Od momentu wejścia do rządu premier Mateusz Morawiecki używał prywatnej skrzynki mailowej do celów służbowych – ustaliła Wirtualna Polska. Premier miał zaprzestać tej praktyki dopiero po włamie hakerów na konto Michała Dworczyka.
Jak informuje WP, Mateusz Morawiecki miał korzystać z prywatnego maila w sprawach służbowych jeszcze jako wicepremier. Po objęciu stanowiska szefa rządu nie zaprzestał tej praktyki. Zrezygnował z używania prywatnej skrzynki dopiero kilka dni temu, po informacji o uzyskaniu przez hakerów dostępu do korespondencji Michała Dworczyka.
Portal dotarł do treści kilkunastu maili, w których Morawiecki poruszał ważne kwestie polityczne i gospodarcze. Żadna z wiadomości nie została ujawniona przez hakerów, ale źródła WP zaznaczyły, że zgodziły się na udostępnienie swojej korespondencji, żeby zwrócić uwagę na niebezpieczną praktykę premiera.

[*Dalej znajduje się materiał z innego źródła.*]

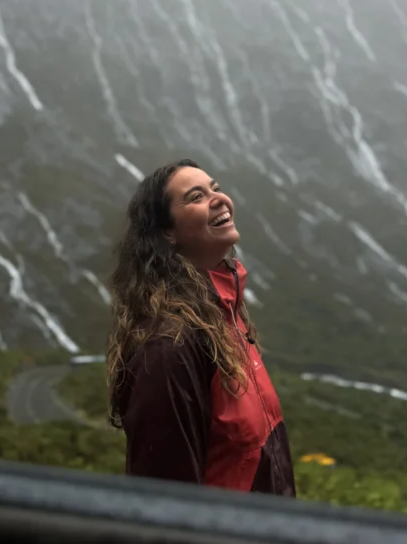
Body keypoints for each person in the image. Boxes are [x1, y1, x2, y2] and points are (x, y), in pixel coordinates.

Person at [106, 159, 296, 496]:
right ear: (168, 233)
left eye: (216, 189)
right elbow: (165, 499)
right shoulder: (168, 346)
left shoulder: (225, 316)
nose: (218, 198)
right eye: (196, 196)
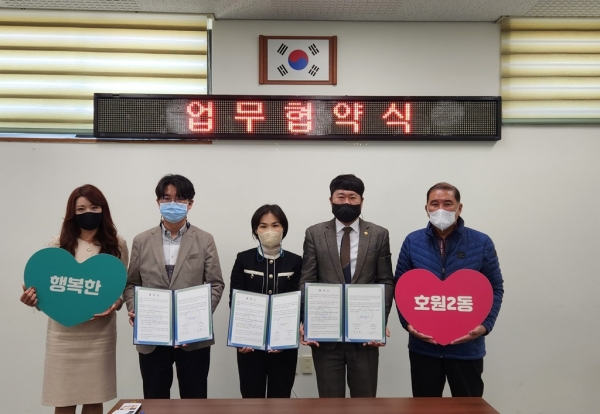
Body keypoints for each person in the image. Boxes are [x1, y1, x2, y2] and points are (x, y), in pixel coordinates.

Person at [20, 184, 129, 414]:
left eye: (94, 207)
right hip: (63, 336)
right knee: (64, 400)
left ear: (103, 209)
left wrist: (116, 304)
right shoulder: (58, 244)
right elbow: (47, 291)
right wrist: (33, 300)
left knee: (94, 399)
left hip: (99, 335)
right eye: (81, 209)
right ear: (72, 213)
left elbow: (119, 288)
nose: (88, 212)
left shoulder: (117, 243)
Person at [394, 182, 504, 397]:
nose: (441, 209)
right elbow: (400, 287)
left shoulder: (481, 242)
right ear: (426, 208)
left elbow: (495, 288)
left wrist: (485, 325)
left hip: (467, 348)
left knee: (468, 408)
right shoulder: (412, 241)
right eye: (434, 204)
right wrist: (407, 324)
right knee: (425, 408)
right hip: (424, 348)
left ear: (459, 208)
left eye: (447, 203)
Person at [123, 174, 224, 399]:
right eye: (166, 198)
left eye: (179, 199)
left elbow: (216, 284)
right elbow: (131, 284)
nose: (173, 204)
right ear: (158, 201)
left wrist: (199, 317)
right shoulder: (141, 240)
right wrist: (133, 306)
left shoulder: (204, 239)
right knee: (155, 399)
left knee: (194, 400)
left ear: (190, 203)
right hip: (152, 337)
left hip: (193, 338)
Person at [298, 174, 394, 398]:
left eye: (353, 197)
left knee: (365, 401)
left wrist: (380, 320)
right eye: (340, 197)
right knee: (330, 403)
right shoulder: (315, 233)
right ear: (331, 200)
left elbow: (385, 280)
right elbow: (307, 280)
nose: (347, 202)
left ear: (362, 201)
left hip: (365, 337)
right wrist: (306, 320)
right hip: (326, 338)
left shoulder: (379, 234)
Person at [229, 204, 302, 398]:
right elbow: (235, 300)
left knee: (281, 399)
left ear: (283, 228)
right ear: (256, 230)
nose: (270, 230)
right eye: (263, 226)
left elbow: (299, 302)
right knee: (251, 399)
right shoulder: (243, 259)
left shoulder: (296, 261)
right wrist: (241, 338)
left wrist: (287, 336)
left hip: (284, 346)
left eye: (275, 225)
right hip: (249, 346)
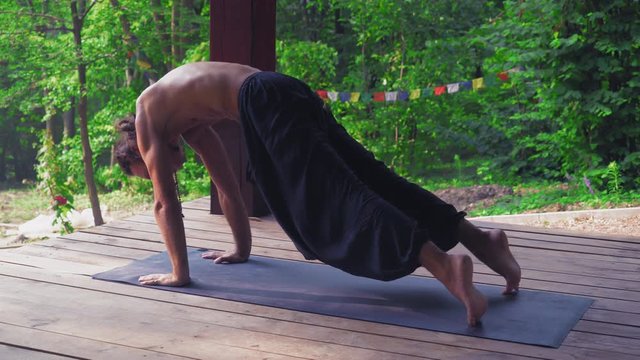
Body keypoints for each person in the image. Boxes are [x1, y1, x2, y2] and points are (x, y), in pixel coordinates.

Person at [114, 61, 521, 326]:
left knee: (330, 203)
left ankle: (445, 266)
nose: (159, 172)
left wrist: (179, 275)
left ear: (138, 146)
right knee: (372, 178)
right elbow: (227, 187)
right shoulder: (186, 116)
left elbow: (165, 203)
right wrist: (240, 249)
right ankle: (482, 240)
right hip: (282, 89)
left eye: (148, 169)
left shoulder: (148, 110)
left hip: (264, 101)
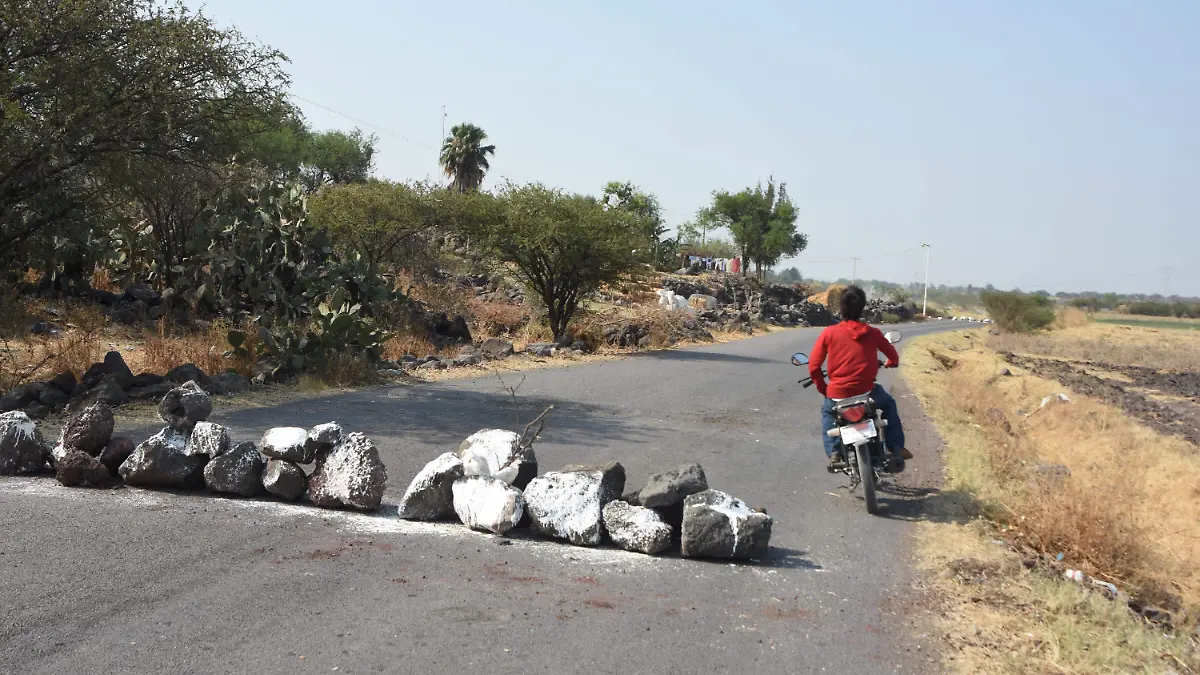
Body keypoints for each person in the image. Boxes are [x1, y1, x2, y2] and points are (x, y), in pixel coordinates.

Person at [808, 285, 913, 468]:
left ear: (840, 307)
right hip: (868, 393)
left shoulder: (829, 333)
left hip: (837, 394)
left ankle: (834, 453)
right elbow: (893, 358)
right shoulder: (873, 333)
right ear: (862, 307)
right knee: (888, 404)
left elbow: (814, 366)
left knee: (827, 412)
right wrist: (889, 363)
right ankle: (895, 447)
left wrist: (824, 389)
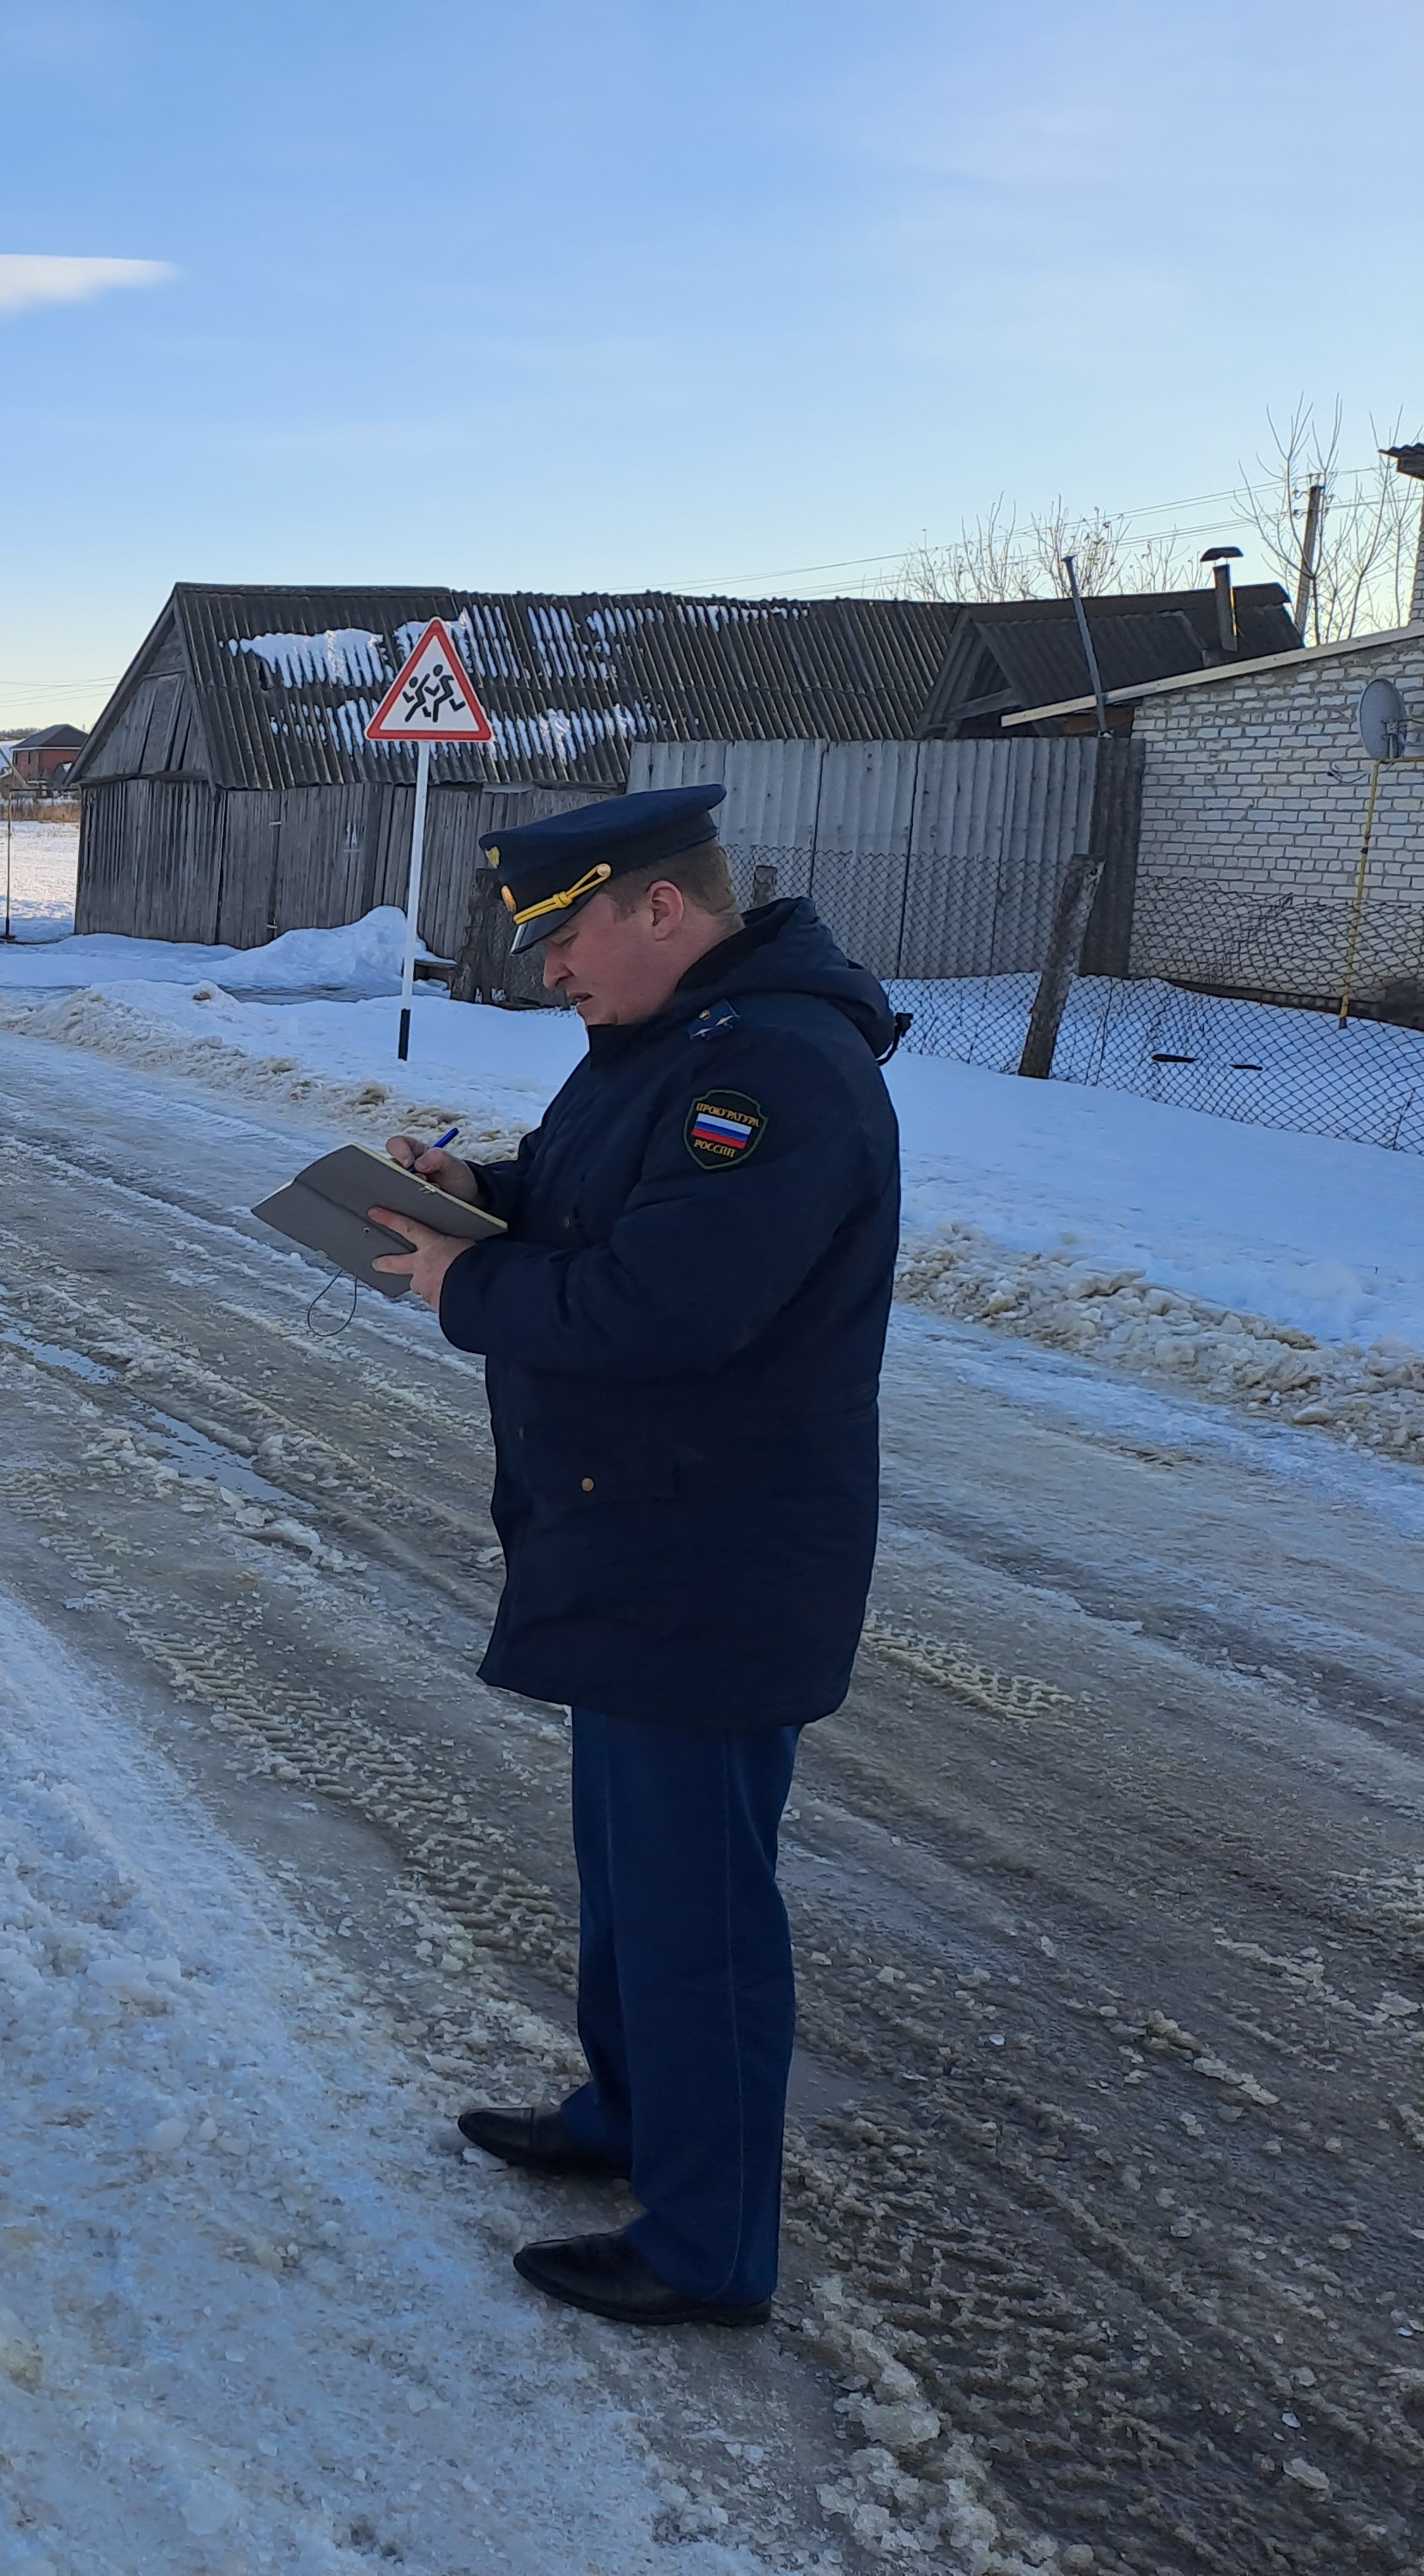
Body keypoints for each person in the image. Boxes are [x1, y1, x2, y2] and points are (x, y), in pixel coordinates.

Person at [362, 782, 900, 2330]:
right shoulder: (674, 1048)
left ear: (661, 908)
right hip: (635, 1533)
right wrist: (485, 1198)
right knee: (629, 1876)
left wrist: (467, 1286)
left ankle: (710, 2243)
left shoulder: (778, 1074)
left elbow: (668, 1302)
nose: (547, 974)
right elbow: (601, 1202)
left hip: (714, 1557)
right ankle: (629, 2118)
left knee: (700, 1913)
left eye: (562, 936)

O czym w mailach z prywatnego konta pisał Morawiecki? Jak podaje portal, m.in. o: bezpieczeństwie zdrowotnym Polaków w czasie pandemii, planach rozwoju kluczowych spółek Skarbu Państwa, możliwości przeprowadzenia wyborów kopertowych, decyzjach personalnych w kilku ministerstwach i podległych jednostkach, bieżącej strategii komunikacyjnej rządu. Z prywatnej skrzynki Morawiecki wydawał też polecenia podwładnym.
Rozmówcy WP twierdzą, że prywatnego maila do celów służbowych premier używał "niemal każdego dnia". W wiadomościach miał dopytywać o szczegółowe informacje, na kolejne maile odpowiadał szybko. Dyskusje w poszczególnych wątkach trwały co najmniej kilka dni.
Morawiecki był też jedną z osób, których korespondencja ujrzała światło dzienne po wycieku z konta Dworczyka. Hakerzy udostępnili m.in. wiadomość, w której informował szefa KPRM o planach użycia wojska przeciw uczestnikom Strajku Kobiet.